OptPulseProcessor for simulating quantum circuit with optimal control pulses

The first goal of this project is to complete the quantum information processing module and implement a method to simulate a quantum circuit at the level of driving Hamiltonian. This will allow one to create a Hamiltonian representation whose time evolution is the propagator of the circuit and carry out the evolution with mesolve. This simulator is different from the common simulation of quantum information processing, as it simulates the dynamics of the qubits under the driving Hamiltonian. In contrast to the common simulation of QIP, where the noise/decoherence is simulated with the probabilistic occurrence of collapse, it will allow noise to be added into the dynamics in the form of both coherent (pulse shape) and incoherent (collapse operator) noise. 

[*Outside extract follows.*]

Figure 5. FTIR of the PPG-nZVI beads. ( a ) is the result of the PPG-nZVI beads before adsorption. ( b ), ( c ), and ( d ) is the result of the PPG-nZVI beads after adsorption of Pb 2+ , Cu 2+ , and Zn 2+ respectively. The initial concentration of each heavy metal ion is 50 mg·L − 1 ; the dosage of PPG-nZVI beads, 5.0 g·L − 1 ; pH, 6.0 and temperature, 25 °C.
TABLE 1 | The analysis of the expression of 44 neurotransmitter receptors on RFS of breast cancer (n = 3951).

After some investigation, we found that the existing module circuitprocessor in qutip.qip has a similar purpose. However, it is based on two specific models: cavity QED and spin chain, which means that the available Hamiltonians are fixed. Since they are well-known experimental realizations, analytical schemes were used to decompose simple quantum gates into those driven Hamiltonians (time/amplitude for each Hamiltonian). The propagator can then be calculated explicitly by exp(-iHt).

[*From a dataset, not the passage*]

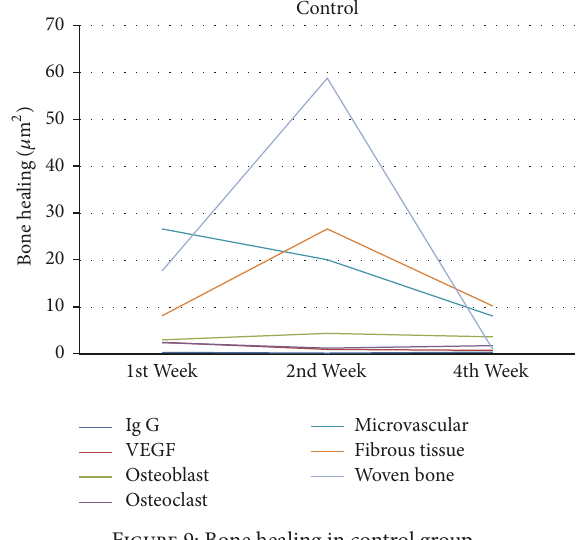
Figure 9: Bone healing in control group.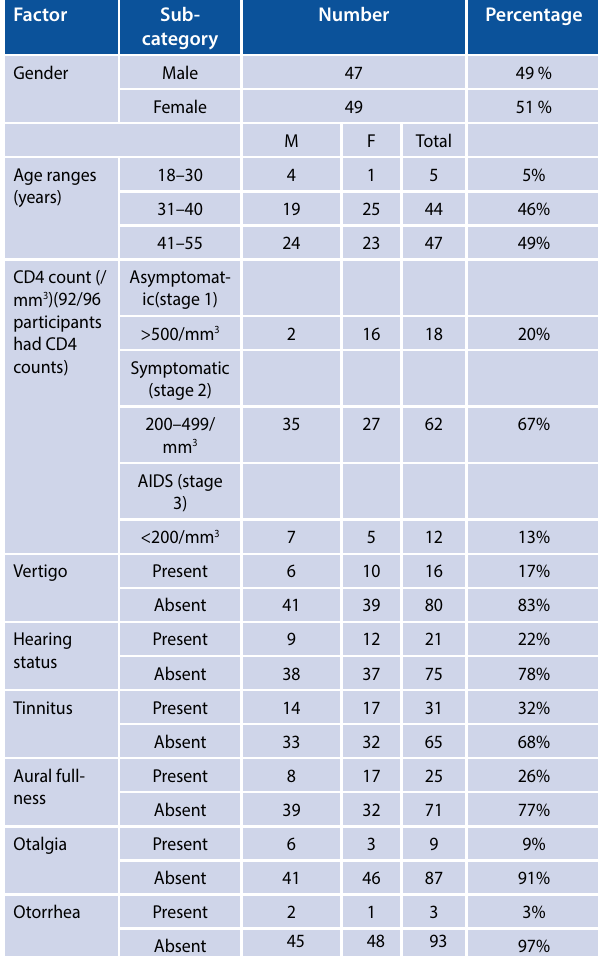
Table 1: Demographics of the participants ( N = 96)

Despite this difference, the ideas and the basic structure of circuitprocessor are similar to ours, so we decided to build our simulator upon this structure of circuitprocessor. By refactoring the existing code and adding new methods, the new circuitprocessor should have the following properties:
  1. A processor is determined by a set of Hamiltonians. These Hamiltonians are those driving the dynamics of the system. In terms of real-world implementation, the available Hamiltonians are highly dependent on the physical realization. So they should be either given as variables when creating the object of circuitprocessor or predefined in the model like cqed and spinchain.
  2. A processor should be able to find an appropriate Hamiltonian representation of a quantum circuit or unitary operators. This Hamiltonian representation is stored in the amplitudes matrix for each time slot. In cqed and spinchain, this is done by including analytical decomposition schemes. We add a new scheme that makes use of the optimal pulse module in QiTiP and find the pulse amplitudes for each Hamiltonian automatically.

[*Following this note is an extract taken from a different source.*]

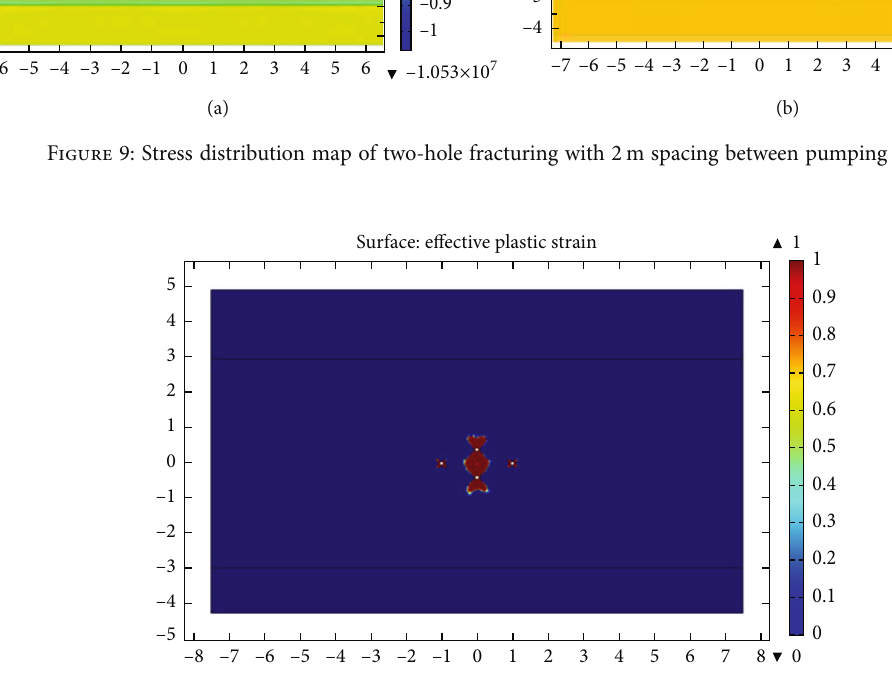
Figure 10: Distribution of plastic zone around double-hole fracturing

  3. After determining the Hamiltonian representation of the circuit, the processor can then be used to simulate the evolution of a quantum state or calculate the expectation value during the process of the quantum circuit. This can be done either analytically, like in cqed and spinchain, or numerically using the open system solver in QuTiP.
In the last two weeks, I implemented a class `OptPulseProcessor` that uses the optimal control module and mesolve. A demonstration is shown with Jupyter Notebook:
Framework for the OptPulseProcessor
OptPulseProcessor with Toffoli gate

The evolution under the Hamiltonian representation and under the original quantum circuit propagator is compared. However, the two results match each other only if the time interval for mesolve is chosen small enough. As the control pulse is itself a piecewise function, the discretization in mesolve should not be the problem here. We suspect that there could be a mismatch in the interpretation of the control amplitude between the optimal pulse module and mesolve. The true reason is not yet clear. Meanwhile, I'm also refactoring the existing circuitprocessor, cqed and spinchain module so that they all fit into the structure described above.